What about rowers?

For those of us who love running, the winter months can be quite frustrating. Personally, living in Buffalo, I consider the insidiously iced-over pavements and heaps of snow as just a sprained ankle or worse waiting to happen (no lie: I slipped on my driveway this morning, and that was just me walking!) If you find yourself in the same boat as I am, or maybe are looking for a new exercise routine, then rowing might just be your new best friend.

Not only is there no chance of wiping out on miserably cold pavement, but rowing is great for preventing and healing other injuries and strains, especially knee issues. London Metropolitan University researchers actually found that in comparison to cycling and other post-knee surgery workouts, rowing with proper form was a more “favorable” strengthening exercise, according to Live Strong.

And for anyone worried about exacerbating or creating injuries with rowing, there are plenty of online resources to show you how to maintain proper rowing form, including keeping your back straight and coordinating your upper and lower body movements. Once you have the basic motion down––which comes fairly naturally to most people––you open yourself up to a whole new workout experience.
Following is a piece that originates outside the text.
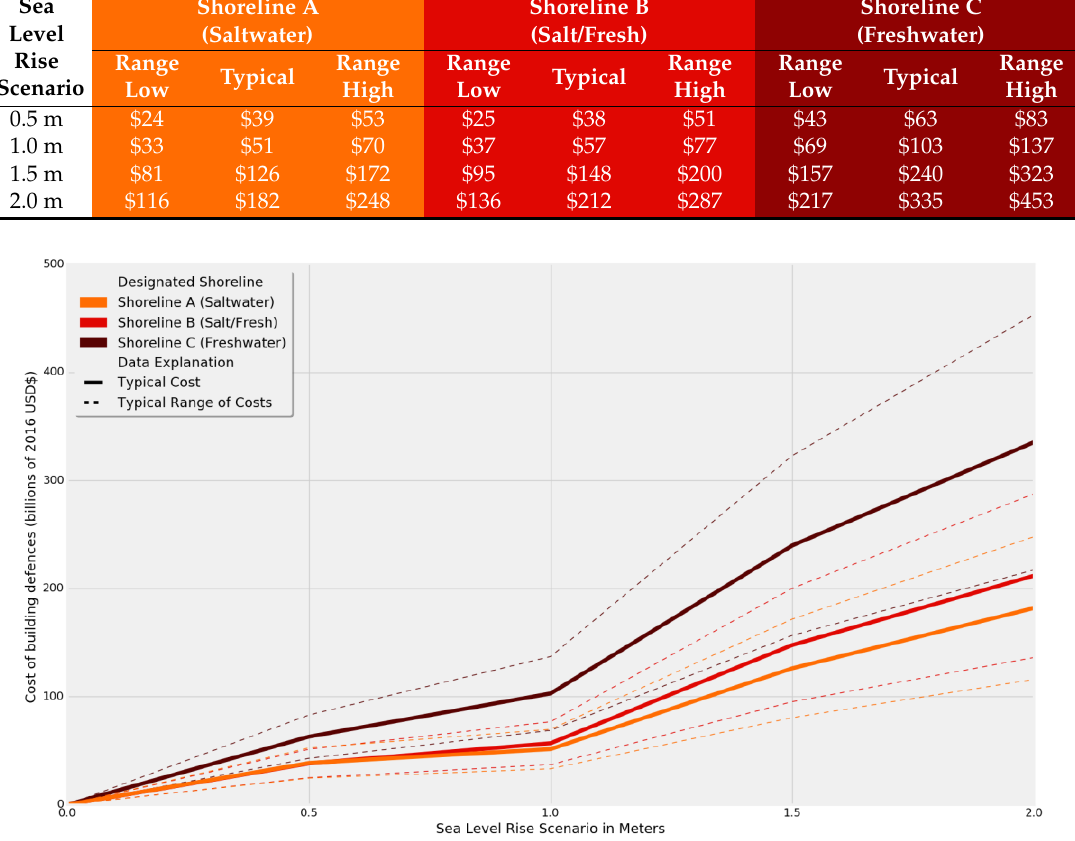
Figure 10. Figure comparing the average and the range of potential costs to raise the protective infrastructure along each of the three different shorelines. Costs are based on current infrastructure type—landform or wall—being raised to meet future water levels in a no-storm-surge condition and sea level rise scenarios. The cost estimates are done using Approach #4 and are shown as billions of 2016 USD$.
One of the most apparent benefits of rowing is the strength-training component, but you may be asking yourself, “Which muscles does rowing strengthen, exactly?” The answer: a whopping 84 percent of them, according to City Row founder and certified fitness instructor Annie Mulgrew. This is actually excellent for runners, firing up muscles not normally used and creating a full-body toning process in your arms, legs, core and back.

Additionally, rowing is great for torching calories, with Harvard Publications noting that just 30-minutes of rowing at a moderate pace for 30 minutes “burns about 210 calories for a 125-pound individual and 311 calories for a 185-pound individual.”

As I previously said, the biggest impediment to rowing success is simply not knowing what to do. So, consult with a fitness equipment expert, use online resources, ask a friend, ask a trainer––and be sure to do some warm-up strokes to make sure your form is all set before going, otherwise, you can run the risk of injury or reducing the effectiveness of your workout.

Investing in your own rowing machine is great for those looking for a low-impact exercise that still yields a great burn, or for those like me who just hate working out in cold and icy conditions. You’ll be heating up in no time with a rowing machine, no matter what the temperature is outside.

While there are a lot of different rowing machines out there, one incredibly popular option are WaterRowers. These top-of-the-line rowers are made in the USA, take very little space (the same footprint as a dining room chair!), and are built to last. Not only does the water flywheel tank mimic the resistance of rowing in a large body of water, but let’s face it, watching and hearing that water rush around is just plain cool. In fact, for all you pop culture buffs, it’s so cool that First Lady Claire Underwood––also an avid runner––uses it frequently to burn away calories and stress on House of Cards!

The investment in a high-quality rower is well worth it––where else are you going to find a machine that works 84 percent of your body while protecting your joints in the comfort––and warmth––of your own home? So, ready, set, ROW!